Attack Unsichtbarer Feind: Ein neuer Fall für Special Agent Pendergast (German Edition)
Ich sehe da keinen Zusammenhang.«
»Ganz im Gegenteil, Corrie – Sie sehen alles.
Sie müssen kühner werden im Ziehen von Schlussfolgerungen.
« Pendergasts Augen glänzten, als er den Satz zitierte.
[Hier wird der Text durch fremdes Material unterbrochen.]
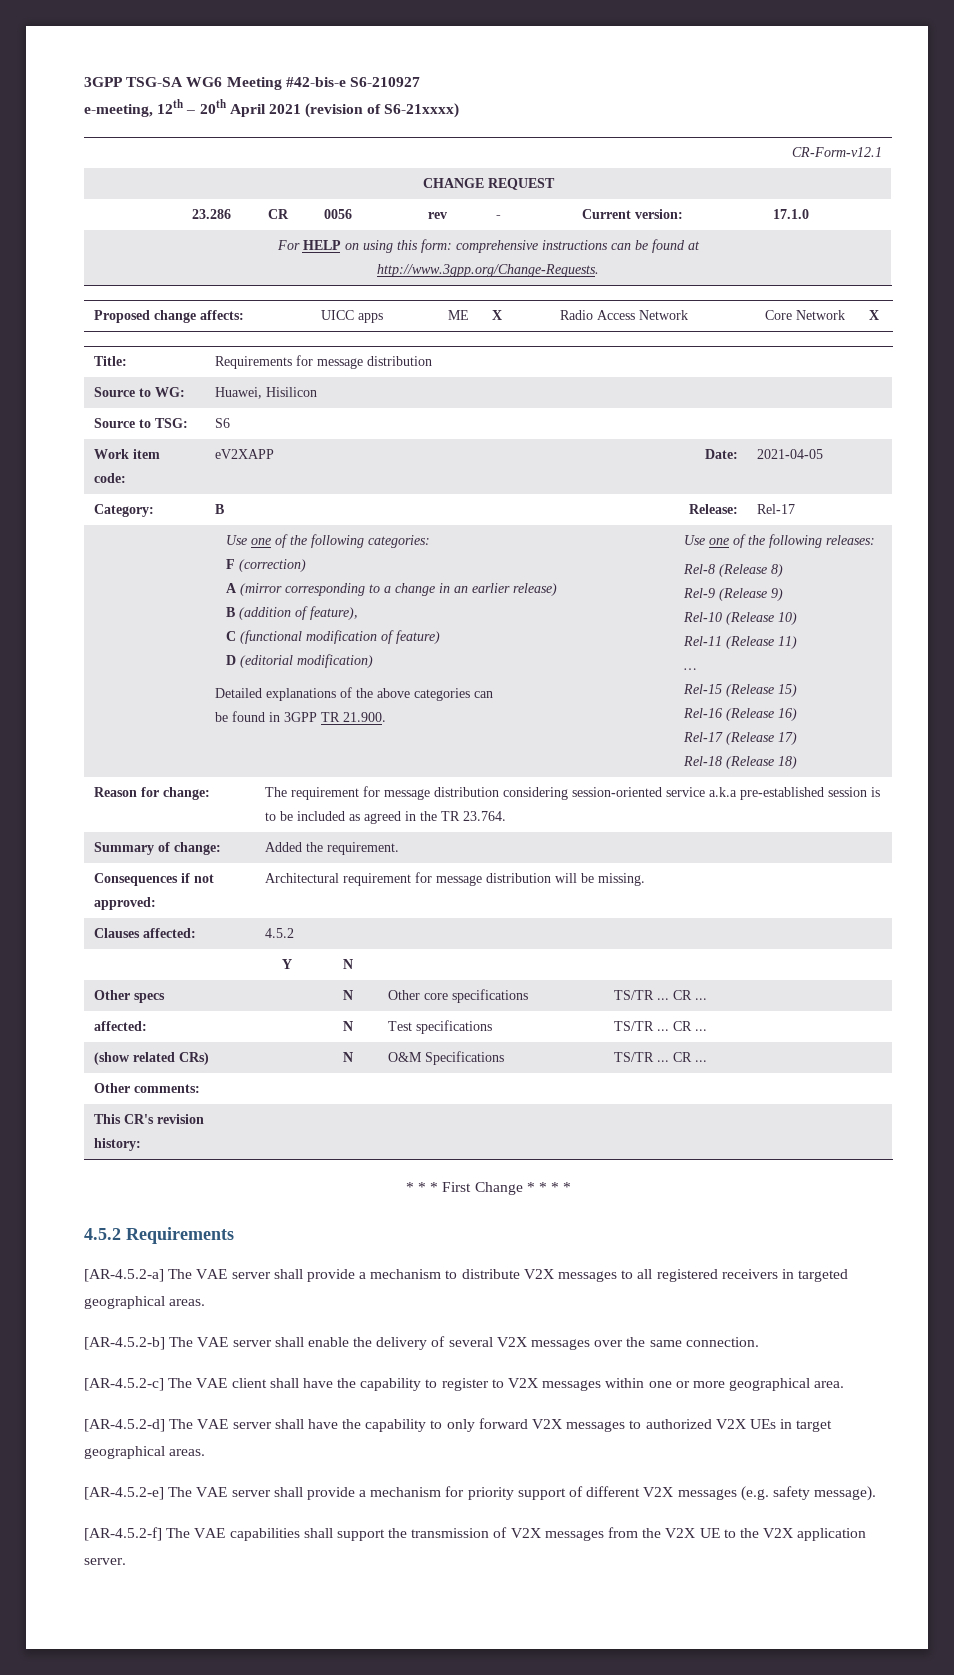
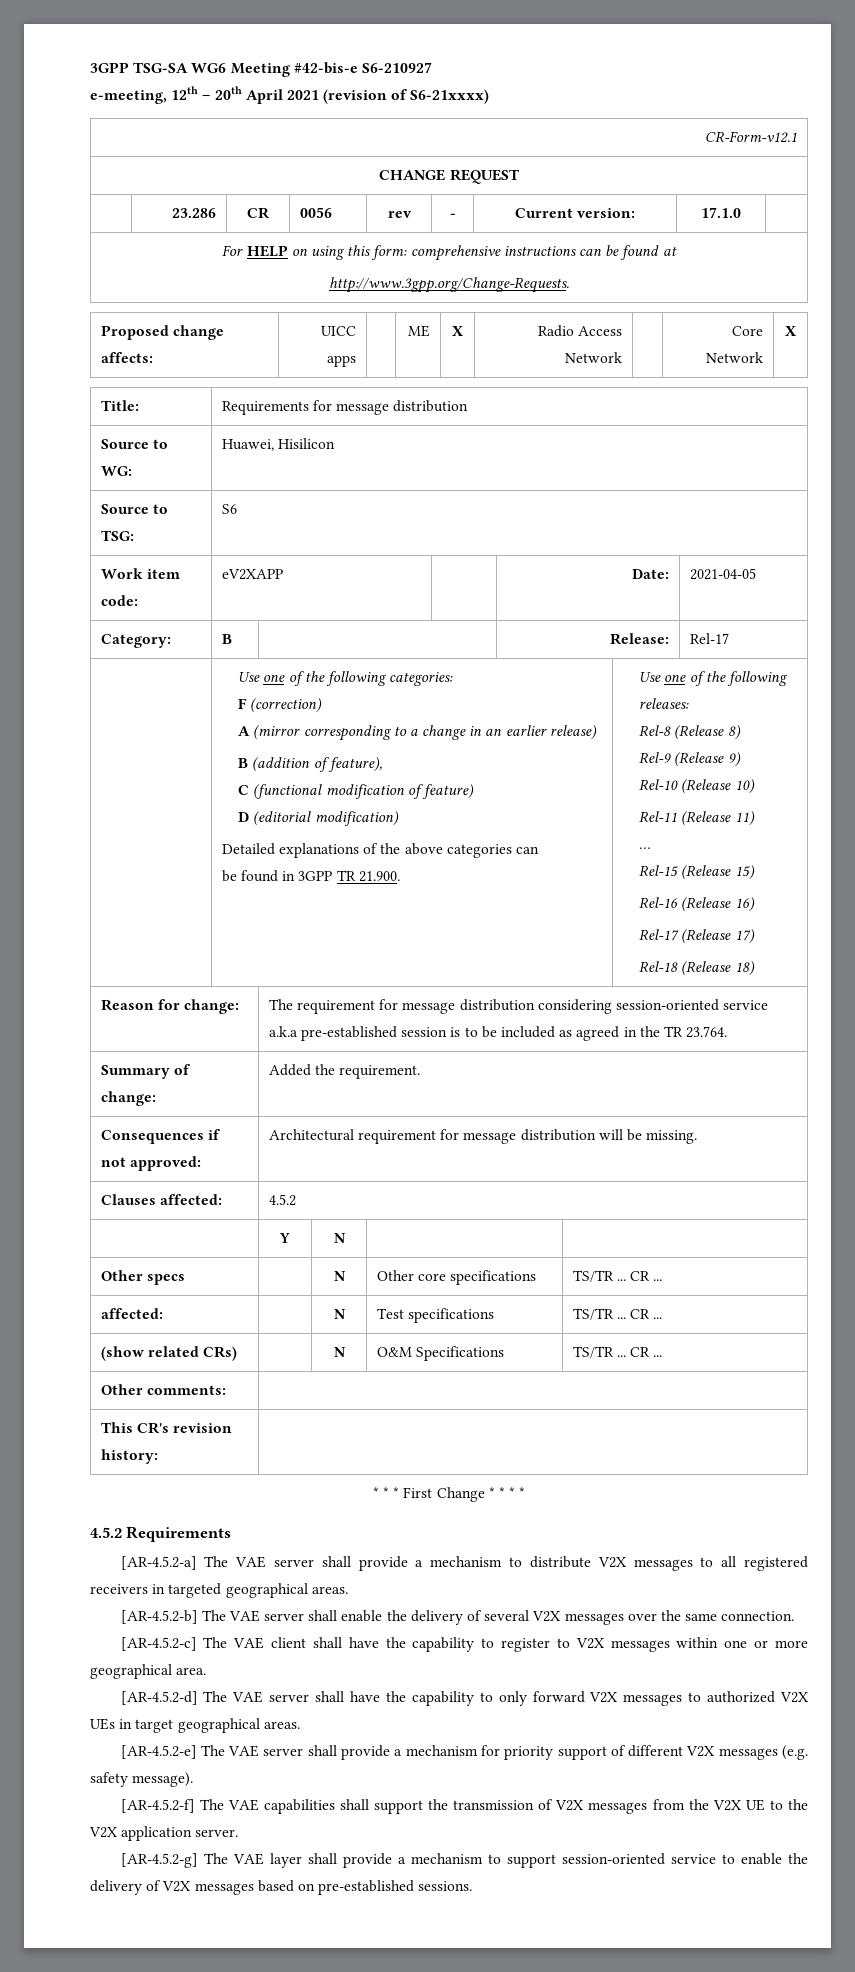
(126, 1561) none -> [120,1853,809,1868] [90,1880,473,1895] // [AR-4.5.2-g] The VAE layer shall provide a mechanism to support session-oriented service to enable the delivery of V2X messages based on pre-established sessions.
Corrie runzelte die Stirn. Was für ein Zusammenhang bestand da? Sie wünschte, Pendergast würde es ihr einfach sagen, statt an ihr die sokratische Methode auszuprobieren. »Können wir bitte auf das lehrhafte Moment verzichten? Wenn es offensichtlich ist, können Sie es mir doch einfach verraten.«
»Wir spielen hier kein Intelligenzspiel. Dies ist todernst – vor allem für Sie. Es überrascht mich, dass Sie noch nicht bedroht worden sind.«
Er hielt inne. In der Stille dachte Corrie an den Schuss auf ihren Wagen, den toten Hund, den Brief. Sie sollte es Pendergast sagen – früher oder später würde er bestimmt dahinterkommen. Was, wenn sie sich ihm anvertraute? Aber das würde nur dazu führen, dass er mehr Druck auf sie ausübte, Roaring Fork zu verlassen.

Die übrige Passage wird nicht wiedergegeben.